→ **YOUR INSTRUCTIONS**:
Each entry needs to appear again, retyped exactly as it is below.

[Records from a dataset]
==========

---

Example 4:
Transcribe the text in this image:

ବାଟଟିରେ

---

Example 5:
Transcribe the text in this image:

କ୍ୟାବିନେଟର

==========

→ **RESULT**:
---

Example 4:
Transcribe the text in this image:

ବାଟଟିରେ

---

Example 5:
Transcribe the text in this image:

କ୍ୟାବିନେଟର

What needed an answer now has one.